What I do know is that this is the life I am supposed to live. I know that the choices that have been made have given me empathy for those around me. Maybe the reason I have lived this life is to help me understand faith. To learn to have faith, not in the fallibility of those around me but in a Father who has a plan for me to return to Him. To have the faith to overcome the fear and find peace in the life that I have been given. Truly understand and accept that the Father knows best.

Maybe when I have learned these things fully, I will be prepared for a relationship. Maybe I will be ready to trust someone and allow them to be a part of my life. I am not ready yet, but I can always hope for the future. Until that time I will continue to find the joy and pleasure of my current status as a Singleton.
I would like to note that I am actually pretty happy being single. I just recognize that there could be something better if I could overcome my own fears.

1 comment:

Richard said...

One of the most important lessons I learned through my divorce is that the problem with agency is that other people get it, too. You cannot control other people's choices, even as you have to feel the effects of them in your own life.
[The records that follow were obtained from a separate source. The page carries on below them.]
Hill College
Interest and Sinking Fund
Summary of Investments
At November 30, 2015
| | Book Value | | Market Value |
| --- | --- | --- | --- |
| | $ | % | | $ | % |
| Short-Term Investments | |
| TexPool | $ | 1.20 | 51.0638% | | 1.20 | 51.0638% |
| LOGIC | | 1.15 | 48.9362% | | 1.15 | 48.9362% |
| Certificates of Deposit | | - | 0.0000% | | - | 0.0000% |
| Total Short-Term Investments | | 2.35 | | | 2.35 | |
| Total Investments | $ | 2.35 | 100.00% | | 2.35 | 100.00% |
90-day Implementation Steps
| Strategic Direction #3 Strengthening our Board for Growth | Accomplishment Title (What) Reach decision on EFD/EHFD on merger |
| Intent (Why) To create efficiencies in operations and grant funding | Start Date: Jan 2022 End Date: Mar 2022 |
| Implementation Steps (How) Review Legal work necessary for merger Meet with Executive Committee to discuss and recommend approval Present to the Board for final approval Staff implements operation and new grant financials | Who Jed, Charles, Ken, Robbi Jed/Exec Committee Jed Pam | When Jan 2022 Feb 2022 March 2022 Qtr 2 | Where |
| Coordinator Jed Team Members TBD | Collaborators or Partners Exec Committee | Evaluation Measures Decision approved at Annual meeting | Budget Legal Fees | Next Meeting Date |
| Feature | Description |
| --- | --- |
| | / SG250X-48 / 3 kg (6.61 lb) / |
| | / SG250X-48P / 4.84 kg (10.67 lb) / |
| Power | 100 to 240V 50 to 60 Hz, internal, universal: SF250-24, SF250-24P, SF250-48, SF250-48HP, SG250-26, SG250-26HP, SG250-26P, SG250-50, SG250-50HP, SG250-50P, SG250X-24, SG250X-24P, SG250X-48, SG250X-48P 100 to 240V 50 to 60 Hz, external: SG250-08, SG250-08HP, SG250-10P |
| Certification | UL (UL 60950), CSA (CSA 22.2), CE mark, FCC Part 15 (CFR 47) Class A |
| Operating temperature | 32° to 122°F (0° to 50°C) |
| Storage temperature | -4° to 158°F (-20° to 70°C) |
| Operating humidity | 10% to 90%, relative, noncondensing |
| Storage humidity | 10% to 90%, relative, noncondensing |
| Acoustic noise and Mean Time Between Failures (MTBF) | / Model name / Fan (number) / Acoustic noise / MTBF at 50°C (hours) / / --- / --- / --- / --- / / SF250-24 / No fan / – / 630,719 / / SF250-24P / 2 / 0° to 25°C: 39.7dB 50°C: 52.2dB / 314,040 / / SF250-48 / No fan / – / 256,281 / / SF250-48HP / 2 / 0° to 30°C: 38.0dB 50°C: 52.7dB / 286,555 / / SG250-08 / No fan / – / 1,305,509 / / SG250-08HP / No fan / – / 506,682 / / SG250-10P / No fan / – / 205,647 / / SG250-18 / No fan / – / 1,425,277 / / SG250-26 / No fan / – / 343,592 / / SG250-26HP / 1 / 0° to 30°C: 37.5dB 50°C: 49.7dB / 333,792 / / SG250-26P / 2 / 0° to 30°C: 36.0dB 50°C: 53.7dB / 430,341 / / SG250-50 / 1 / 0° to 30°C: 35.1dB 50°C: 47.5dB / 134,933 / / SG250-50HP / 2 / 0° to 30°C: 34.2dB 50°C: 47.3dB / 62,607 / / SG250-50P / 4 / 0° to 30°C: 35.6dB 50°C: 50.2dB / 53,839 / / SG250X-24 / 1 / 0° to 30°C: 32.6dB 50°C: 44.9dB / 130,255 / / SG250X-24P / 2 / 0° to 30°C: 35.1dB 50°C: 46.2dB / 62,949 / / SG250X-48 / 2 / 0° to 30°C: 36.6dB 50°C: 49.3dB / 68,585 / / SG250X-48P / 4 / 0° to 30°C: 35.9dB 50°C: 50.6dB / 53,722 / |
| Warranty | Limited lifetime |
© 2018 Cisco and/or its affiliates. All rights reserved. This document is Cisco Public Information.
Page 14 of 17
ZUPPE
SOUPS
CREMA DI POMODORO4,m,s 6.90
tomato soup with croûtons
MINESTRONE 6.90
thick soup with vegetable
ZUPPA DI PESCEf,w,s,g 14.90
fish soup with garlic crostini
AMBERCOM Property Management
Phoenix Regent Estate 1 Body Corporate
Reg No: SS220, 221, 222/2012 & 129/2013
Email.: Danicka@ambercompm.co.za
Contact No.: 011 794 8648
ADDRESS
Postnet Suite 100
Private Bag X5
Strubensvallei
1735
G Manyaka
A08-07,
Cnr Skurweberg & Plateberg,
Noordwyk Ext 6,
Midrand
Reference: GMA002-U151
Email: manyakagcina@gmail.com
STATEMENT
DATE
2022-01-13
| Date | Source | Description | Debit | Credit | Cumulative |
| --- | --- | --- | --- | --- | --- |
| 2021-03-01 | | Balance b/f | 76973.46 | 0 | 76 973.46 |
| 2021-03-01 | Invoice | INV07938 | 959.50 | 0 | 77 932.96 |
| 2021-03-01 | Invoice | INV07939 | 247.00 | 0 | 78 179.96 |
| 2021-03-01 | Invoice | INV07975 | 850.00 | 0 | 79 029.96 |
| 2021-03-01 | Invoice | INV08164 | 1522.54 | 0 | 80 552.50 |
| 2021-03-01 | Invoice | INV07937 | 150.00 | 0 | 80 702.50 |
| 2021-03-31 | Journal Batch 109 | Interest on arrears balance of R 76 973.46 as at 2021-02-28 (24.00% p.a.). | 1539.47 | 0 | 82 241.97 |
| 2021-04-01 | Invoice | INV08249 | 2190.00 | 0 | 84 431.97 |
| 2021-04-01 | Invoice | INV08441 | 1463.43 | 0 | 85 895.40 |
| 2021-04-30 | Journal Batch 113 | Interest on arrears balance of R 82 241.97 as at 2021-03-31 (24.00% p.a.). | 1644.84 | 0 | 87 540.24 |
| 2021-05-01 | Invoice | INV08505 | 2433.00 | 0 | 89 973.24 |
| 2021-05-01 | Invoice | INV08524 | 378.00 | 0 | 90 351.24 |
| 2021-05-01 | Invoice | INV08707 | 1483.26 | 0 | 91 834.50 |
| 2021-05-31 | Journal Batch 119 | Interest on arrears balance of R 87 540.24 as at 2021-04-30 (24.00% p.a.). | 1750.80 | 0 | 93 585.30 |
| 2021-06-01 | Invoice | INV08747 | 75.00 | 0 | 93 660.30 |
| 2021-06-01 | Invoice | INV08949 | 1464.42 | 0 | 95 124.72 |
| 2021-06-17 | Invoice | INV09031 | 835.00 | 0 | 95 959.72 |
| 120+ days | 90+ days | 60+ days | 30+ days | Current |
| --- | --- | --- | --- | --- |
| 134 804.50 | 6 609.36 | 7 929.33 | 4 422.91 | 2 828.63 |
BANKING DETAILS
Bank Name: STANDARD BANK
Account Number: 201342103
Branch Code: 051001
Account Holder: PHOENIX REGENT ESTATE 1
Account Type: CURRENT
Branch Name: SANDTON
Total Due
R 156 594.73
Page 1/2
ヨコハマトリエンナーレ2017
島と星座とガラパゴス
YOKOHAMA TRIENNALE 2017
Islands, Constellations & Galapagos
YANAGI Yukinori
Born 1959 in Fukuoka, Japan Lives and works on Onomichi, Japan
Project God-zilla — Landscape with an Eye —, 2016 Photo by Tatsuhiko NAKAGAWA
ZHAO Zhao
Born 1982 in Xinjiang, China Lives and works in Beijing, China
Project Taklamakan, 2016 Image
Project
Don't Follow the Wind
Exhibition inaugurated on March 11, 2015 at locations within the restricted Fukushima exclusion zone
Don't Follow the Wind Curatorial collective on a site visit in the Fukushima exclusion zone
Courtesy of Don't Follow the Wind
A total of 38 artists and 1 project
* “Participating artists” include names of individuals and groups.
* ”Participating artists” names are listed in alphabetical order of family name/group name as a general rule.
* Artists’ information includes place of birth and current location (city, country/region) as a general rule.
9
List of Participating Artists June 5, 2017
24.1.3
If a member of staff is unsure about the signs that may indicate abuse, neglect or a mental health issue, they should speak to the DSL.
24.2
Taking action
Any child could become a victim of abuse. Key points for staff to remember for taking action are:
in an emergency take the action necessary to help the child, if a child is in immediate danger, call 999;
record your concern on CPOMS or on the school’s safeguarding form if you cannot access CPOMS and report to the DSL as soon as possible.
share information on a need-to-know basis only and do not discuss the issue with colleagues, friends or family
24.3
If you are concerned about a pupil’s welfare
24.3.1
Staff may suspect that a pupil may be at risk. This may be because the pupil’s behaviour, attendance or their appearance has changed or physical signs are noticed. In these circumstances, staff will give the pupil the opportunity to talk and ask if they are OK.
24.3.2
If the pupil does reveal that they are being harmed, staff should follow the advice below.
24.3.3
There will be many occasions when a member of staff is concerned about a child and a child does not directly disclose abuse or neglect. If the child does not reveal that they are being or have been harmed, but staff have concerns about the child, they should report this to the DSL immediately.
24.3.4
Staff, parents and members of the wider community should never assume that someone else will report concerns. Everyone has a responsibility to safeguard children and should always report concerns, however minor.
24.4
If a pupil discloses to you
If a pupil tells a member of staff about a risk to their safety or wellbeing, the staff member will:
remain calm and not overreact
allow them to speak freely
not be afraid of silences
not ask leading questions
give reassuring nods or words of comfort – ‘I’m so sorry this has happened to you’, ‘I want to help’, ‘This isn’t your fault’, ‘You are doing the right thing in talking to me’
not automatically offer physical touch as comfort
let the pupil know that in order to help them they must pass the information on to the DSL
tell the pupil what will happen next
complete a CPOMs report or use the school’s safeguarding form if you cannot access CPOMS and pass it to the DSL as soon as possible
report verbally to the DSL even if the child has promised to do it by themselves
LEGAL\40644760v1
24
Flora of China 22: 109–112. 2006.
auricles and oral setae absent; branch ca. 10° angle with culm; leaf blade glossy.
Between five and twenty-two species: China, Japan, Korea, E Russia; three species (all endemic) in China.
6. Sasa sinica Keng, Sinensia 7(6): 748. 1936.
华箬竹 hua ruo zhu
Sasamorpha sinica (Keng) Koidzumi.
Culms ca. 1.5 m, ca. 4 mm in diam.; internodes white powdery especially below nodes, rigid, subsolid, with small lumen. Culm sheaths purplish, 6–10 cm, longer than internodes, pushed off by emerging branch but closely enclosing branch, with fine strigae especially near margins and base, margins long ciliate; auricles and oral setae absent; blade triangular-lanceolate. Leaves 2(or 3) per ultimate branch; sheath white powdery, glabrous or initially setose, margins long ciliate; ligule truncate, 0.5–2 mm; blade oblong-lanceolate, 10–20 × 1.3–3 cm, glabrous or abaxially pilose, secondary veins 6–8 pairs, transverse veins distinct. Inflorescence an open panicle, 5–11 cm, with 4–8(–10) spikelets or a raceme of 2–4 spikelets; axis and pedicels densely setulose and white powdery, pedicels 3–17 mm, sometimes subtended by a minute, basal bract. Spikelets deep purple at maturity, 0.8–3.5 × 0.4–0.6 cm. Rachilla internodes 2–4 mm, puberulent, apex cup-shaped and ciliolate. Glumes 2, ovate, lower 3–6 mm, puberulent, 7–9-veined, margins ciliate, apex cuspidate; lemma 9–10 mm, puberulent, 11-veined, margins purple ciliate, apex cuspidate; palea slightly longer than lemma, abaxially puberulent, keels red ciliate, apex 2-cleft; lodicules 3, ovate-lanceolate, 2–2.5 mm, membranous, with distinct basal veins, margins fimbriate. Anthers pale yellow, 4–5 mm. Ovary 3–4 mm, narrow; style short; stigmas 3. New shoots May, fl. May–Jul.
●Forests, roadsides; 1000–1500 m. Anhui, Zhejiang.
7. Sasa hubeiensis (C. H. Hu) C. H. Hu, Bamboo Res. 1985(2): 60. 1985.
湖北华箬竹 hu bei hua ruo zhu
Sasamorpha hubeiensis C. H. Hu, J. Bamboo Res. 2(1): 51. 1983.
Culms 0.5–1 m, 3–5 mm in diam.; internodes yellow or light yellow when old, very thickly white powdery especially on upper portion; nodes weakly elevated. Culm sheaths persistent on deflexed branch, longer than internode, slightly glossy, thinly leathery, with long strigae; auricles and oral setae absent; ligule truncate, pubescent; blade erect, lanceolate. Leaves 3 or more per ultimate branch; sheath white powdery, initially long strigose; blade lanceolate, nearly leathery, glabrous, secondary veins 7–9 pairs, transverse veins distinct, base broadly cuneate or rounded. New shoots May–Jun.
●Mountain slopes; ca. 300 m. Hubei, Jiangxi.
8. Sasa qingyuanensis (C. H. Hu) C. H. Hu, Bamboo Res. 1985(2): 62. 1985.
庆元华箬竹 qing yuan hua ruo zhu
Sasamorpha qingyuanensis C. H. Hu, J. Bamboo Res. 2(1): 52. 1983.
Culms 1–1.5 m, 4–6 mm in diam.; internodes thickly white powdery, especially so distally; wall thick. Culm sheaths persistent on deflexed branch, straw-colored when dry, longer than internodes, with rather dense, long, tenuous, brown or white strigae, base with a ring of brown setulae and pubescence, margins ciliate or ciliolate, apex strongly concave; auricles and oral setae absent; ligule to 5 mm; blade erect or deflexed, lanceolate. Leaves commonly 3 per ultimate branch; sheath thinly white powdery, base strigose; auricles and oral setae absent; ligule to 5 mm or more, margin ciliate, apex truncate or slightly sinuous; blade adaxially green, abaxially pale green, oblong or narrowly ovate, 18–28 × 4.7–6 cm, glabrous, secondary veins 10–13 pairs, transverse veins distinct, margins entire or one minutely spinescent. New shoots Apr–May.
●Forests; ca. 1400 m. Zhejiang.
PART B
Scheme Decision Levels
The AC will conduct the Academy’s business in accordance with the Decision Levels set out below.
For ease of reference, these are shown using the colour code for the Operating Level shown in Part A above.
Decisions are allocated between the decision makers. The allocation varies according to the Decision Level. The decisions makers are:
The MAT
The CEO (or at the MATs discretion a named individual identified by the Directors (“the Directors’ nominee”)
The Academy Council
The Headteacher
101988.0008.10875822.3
Contrary to what many people will tell you (both in and outside of the Church), it is not so important who you marry, nor even where you get married. What is more important is what kind of spouse you are willing to be, and whether your spouse is willing to make that same commitment. Remember, none of us is perfect, but each of us should be trying to become more Christlike. A perfect marriage isn't made by two perfect people. It's made by two people who are trying to follow the Savior's command to "Be ye therefore perfect."

No marriage is going to be 100% happy 100% of the time, just like no person is 100% happy 100% of the time. It's a long process of taking two, independent lives and merging them into one, interdependent life. That's not an easy thing to do, and it takes a lot of hard work of the course of not just months or years, but decades. And both people need to be willing to put in that hard work for it to succeed.

And when that happens, marriage is one of the greatest things that you can possibly experience. Although my marriage lasted only a year before we separated, I was blessed to experience a few flashes of that sort of unity, before things started to unravel. For me, that has only made me even more determined to work even harder the next time.

I know I made my mistakes, and I have tried very hard to identify them and learn from them. I also recognize that my ex-wife made mistakes and choices, and that I hold no responsibility for them.

Even with all of the pain, suffering, and hardship that even the most stable marriages face, it is well worth the cost. I don't regret my marriage, because it made me a far better man today.

I guess what I am trying to say is, don't give up and don't lose faith. You are not your parents, and their choices do not have to be your choices. My father's parents divorced when he was very young, and I can see the effect that it had in his life (and how it has made him work so hard at having his marriage succeed as it has for the past 35 years). You are a very intelligent person, and from some of what you have said to me, I can see true wisdom lurking inside you as well. Do not let your fears trouble you.